- [APPLY WHAT YOU READ]
[1] In the biography of Elie Salem, where did he earn his PhD?
[2] Resume the biography of Elie Salem from its last sentence and continue it.

Deputy Prime Minister; Minister of Foreign and Expatriates Affairs;
- In office 1982–1984
- President: Amine Gemayel
- Prime Minister: Shafik Wazzan
- Preceded by: Fouad Boutros
- Succeeded by: Rashid Karami

Personal details
- Born: Elie Adib Salem 5 March 1930 (age 96) Btourram, Koura District, Lebanon
- Spouse: Phyllis Sell
- Children: 4
- Alma mater: American University of Beirut
- Occupation: Academic, Scholar, Diplomat

= Elie Salem =

Lebanese academic and politician (born 1930)

Elie Adib Salem (born 1930) is a Lebanese academic, scholar and diplomat. He served as the deputy prime minister and minister of foreign affairs between 1982 and 1984 and as advisor to the president of Lebanon on foreign affairs from 1984 to 1988. He was the president of the University of Balamand from 1993 until his retirement in 2018.

==Early life and education==
Salem was born in  Btourram, El Koura (North Lebanon) on 5 March 1930. He attended the Tripoli Boys School and then earned his BA from the American University of Beirut (AUB) in 1950 in political science. He received his PhD in international affairs from Johns Hopkins University, School of Advanced International Studies (SAIS) in 1953.

==Career and activities==
Salem worked as a professor at Johns Hopkins (SAIS) prior to returning to Lebanon to teach in the Political Science and Public Administration department at AUB in 1962.  He became chairman of the department in 1970-1974, and then dean of the Faculty of Arts and Sciences from 1974 until 1982. He played a leading role in salvaging AUB from the ravages of war and was acting president on multiple occasions during the most critical periods of the Lebanese internal wars.

- [STUDY MATERIAL]

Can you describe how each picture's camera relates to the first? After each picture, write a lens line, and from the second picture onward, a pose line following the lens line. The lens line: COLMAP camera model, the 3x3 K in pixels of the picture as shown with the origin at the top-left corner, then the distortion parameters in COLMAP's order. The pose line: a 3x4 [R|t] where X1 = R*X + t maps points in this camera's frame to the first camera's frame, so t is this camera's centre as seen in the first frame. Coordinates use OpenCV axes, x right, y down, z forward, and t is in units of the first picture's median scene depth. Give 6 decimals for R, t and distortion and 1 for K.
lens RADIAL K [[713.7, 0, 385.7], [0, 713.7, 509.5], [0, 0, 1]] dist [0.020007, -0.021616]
--
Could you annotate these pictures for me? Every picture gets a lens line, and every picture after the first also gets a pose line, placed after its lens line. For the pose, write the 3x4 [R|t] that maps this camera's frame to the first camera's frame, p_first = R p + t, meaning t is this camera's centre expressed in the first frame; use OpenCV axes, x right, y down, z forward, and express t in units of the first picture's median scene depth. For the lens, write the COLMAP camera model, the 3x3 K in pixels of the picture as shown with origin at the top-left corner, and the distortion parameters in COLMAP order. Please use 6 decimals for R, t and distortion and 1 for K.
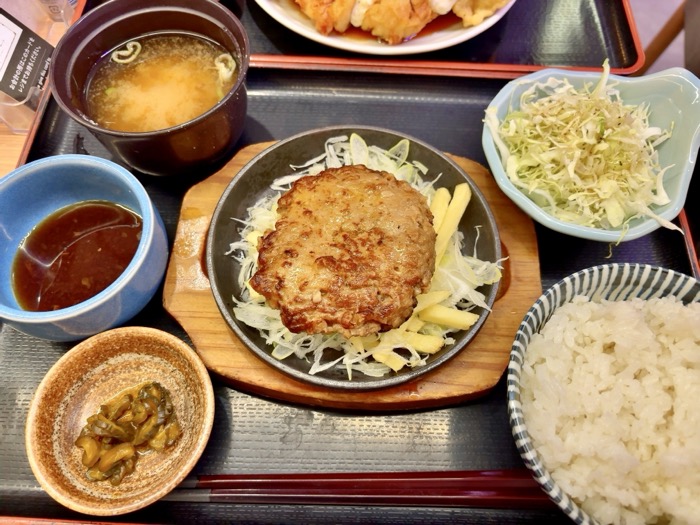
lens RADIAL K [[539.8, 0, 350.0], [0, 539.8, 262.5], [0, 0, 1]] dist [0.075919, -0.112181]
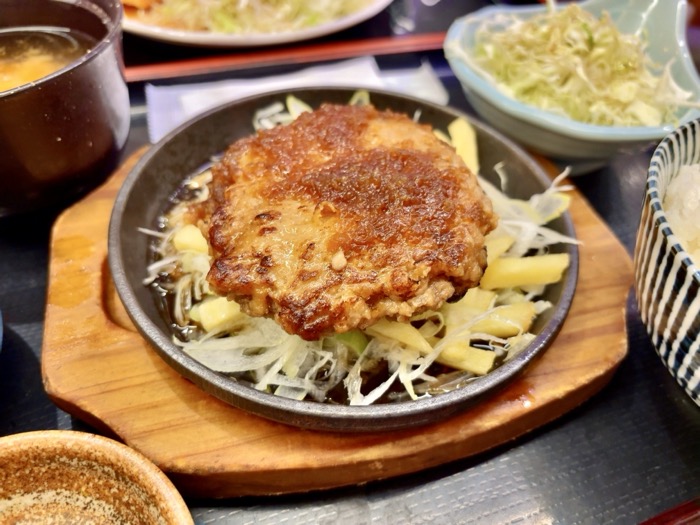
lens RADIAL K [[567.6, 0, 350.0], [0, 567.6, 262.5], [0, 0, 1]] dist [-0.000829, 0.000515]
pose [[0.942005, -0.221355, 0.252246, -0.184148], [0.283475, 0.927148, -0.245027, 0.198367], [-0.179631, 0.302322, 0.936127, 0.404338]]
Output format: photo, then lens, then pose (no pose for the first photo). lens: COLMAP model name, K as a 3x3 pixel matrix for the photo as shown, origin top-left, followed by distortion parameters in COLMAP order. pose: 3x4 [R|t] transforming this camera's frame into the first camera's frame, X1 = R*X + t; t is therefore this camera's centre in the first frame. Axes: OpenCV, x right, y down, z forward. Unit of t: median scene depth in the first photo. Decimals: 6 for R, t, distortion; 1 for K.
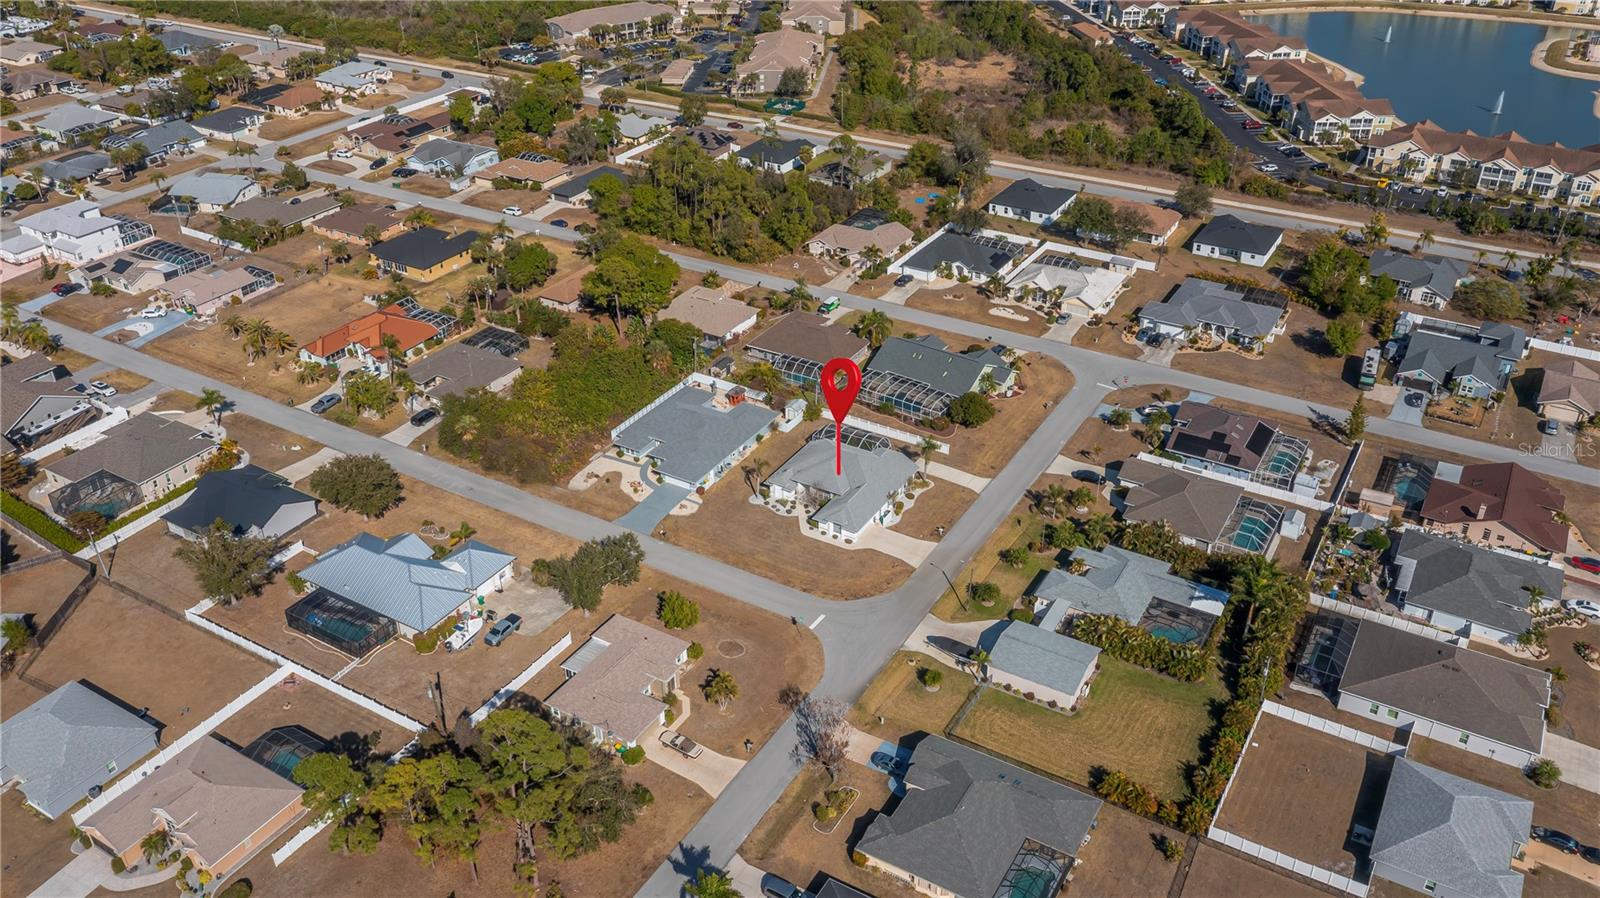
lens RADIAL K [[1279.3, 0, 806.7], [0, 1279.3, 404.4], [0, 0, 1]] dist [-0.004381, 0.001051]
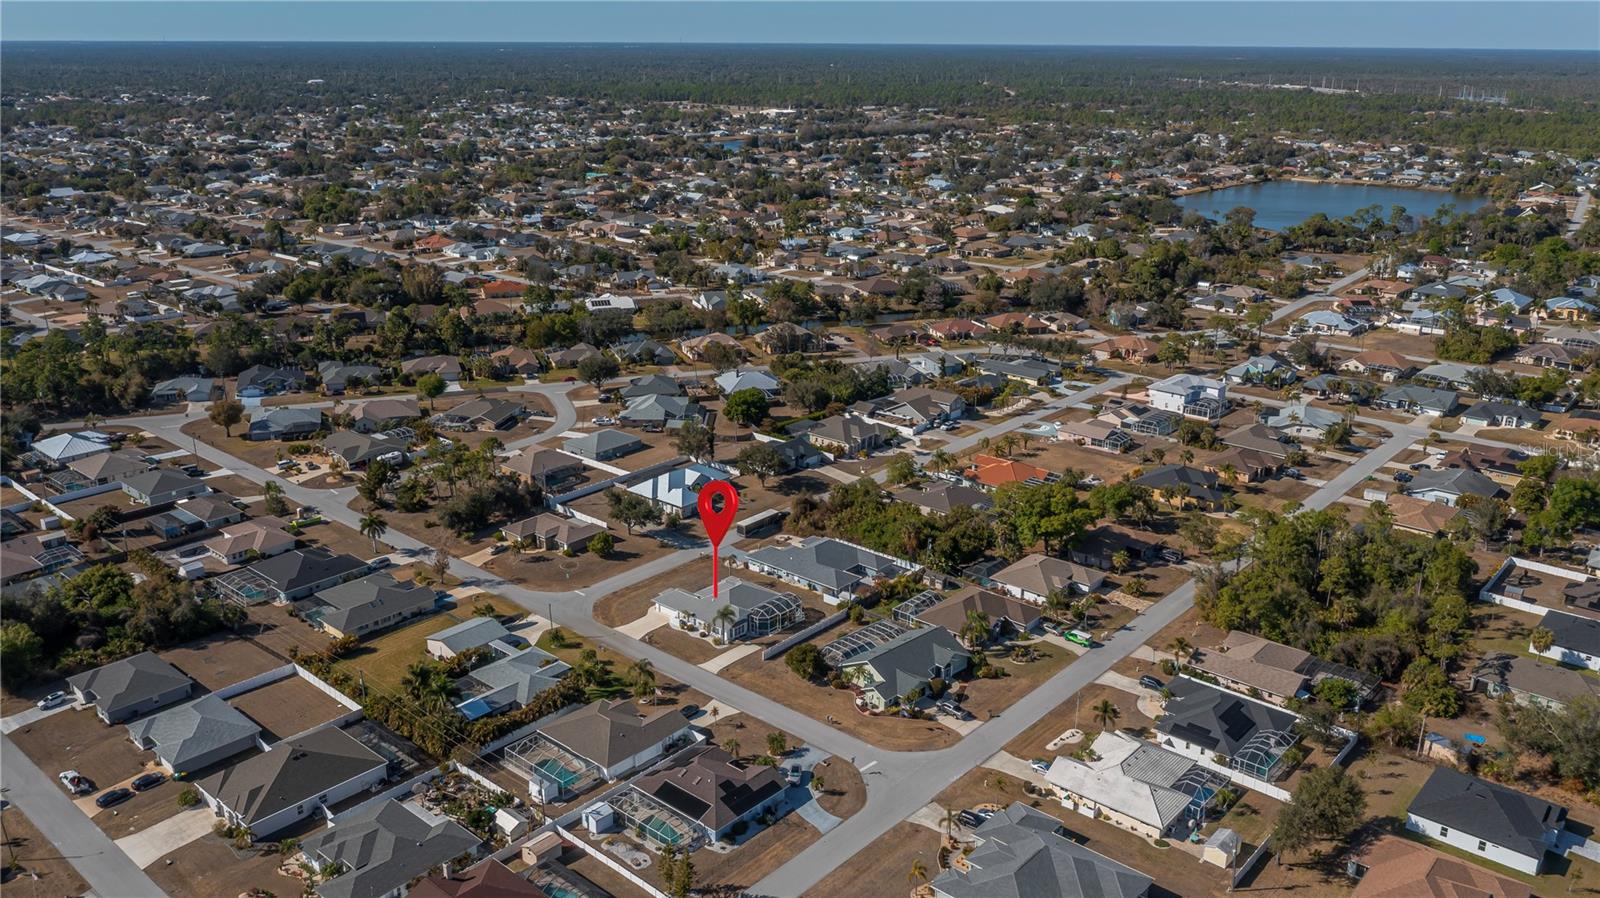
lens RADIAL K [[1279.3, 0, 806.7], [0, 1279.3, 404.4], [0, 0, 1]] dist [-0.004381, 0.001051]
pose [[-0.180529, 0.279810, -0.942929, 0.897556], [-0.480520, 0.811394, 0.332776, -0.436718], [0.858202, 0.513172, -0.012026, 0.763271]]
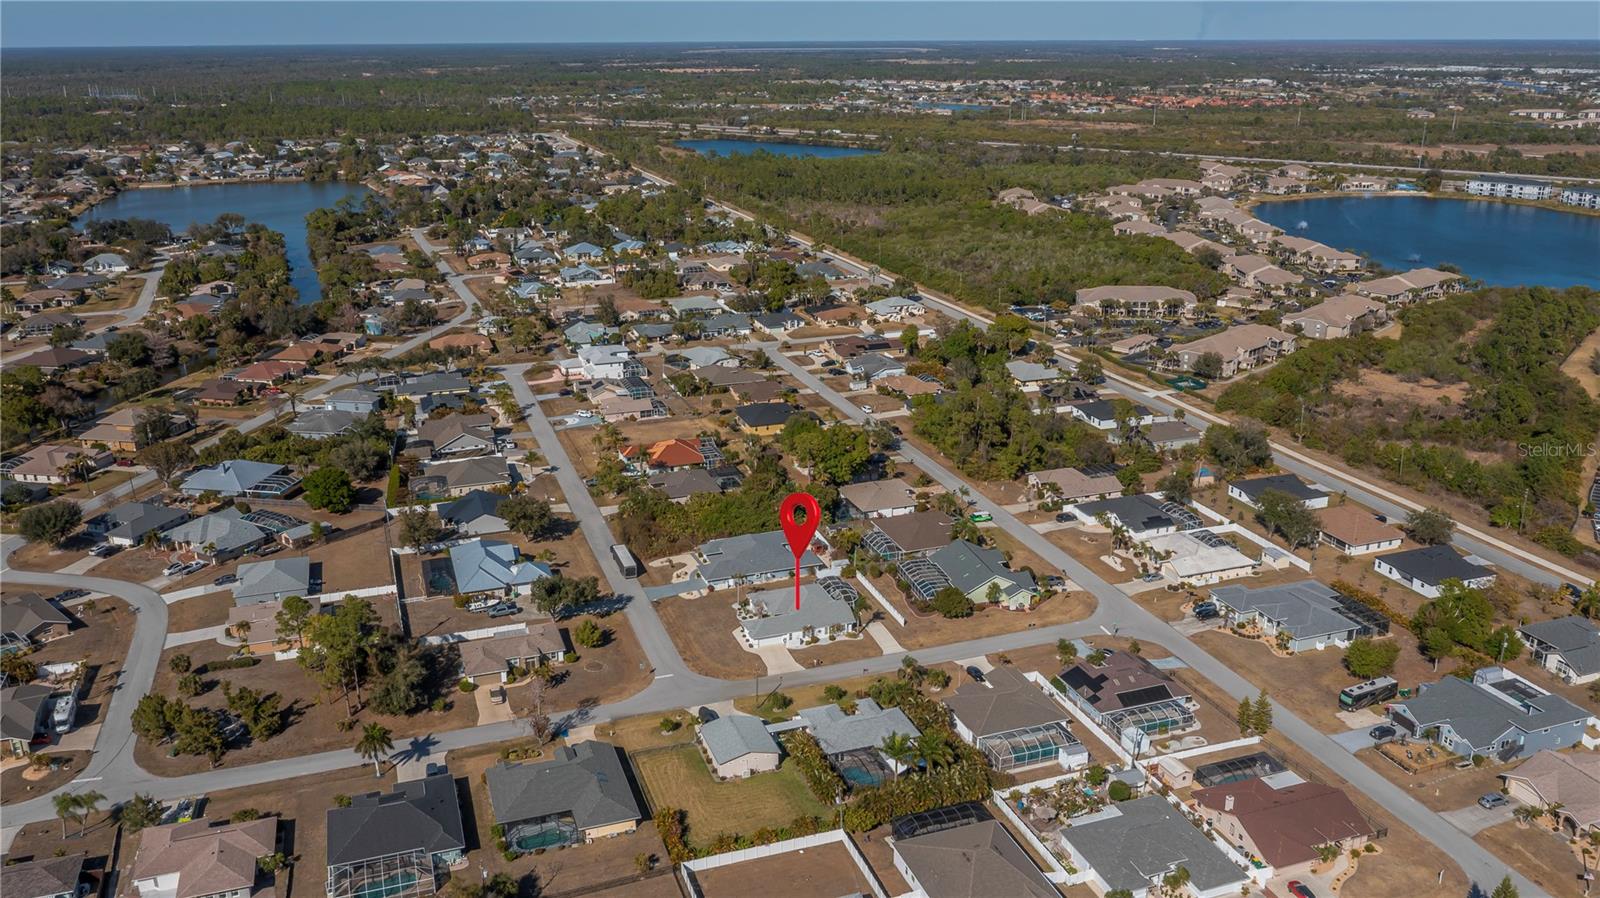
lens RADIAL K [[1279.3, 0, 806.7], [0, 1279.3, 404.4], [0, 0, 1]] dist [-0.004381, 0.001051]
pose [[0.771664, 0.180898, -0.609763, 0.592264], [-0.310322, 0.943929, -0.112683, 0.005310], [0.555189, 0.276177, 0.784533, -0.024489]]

- [EXERCISE ANSWERS]
[1] He earned his PhD in international affairs from Johns Hopkins University, School of Advanced International Studies (SAIS).

[2]
In 1982, he was named Deputy Prime Minister and Foreign Minister in the government of Prime Minister Chafic al-Wazzan. He led negotiations with all relevant regional and international heads of state in the wake of the 1982 Israeli Invasion in order to achieve a withdrawal of foreign forces and to rebuild Lebanese sovereignty. Between 1984 and 1988 Salem served as an advisor on foreign affairs to Lebanese President Amine Gemayel. He worked closely with the president on maintaining Lebanon’s security and stability and played a key role in the negotiations that led to the Taif Agreement that ended Lebanon’s fifteen-year internal wars.

Following the end of his term in politics, Salem founded the Lebanese Center for Policy Studies (LCPS) in 1989, which became the leading think tank in Lebanon engaged with issues of democratization and public policy. In 1993 Salem was appointed the third president of the University of Balamand (UOB). Under his leadership, UOB was transformed from a small provincial university to a full-fledged university of national and international standing. Student enrollment grew from 700 to 5500; campus building increased from 6 to 40; and the university expanded from 3 to 11 Faculties, including Engineering and Medicine.

==Personal life==
Salem met Phyllis Sell in the US during his studies there, and they married in 1954.  They have four children: Elise (Lisa), Nina, Adib, and Paul. Elise is currently a vice president at the Lebanese American University (LAU); Nina is a professor of pathology and director of cytology at the American University of Beirut (AUB) Medical Center; Adib is an economist and financial consultant; and Paul is a vice-president of the Middle East Institute.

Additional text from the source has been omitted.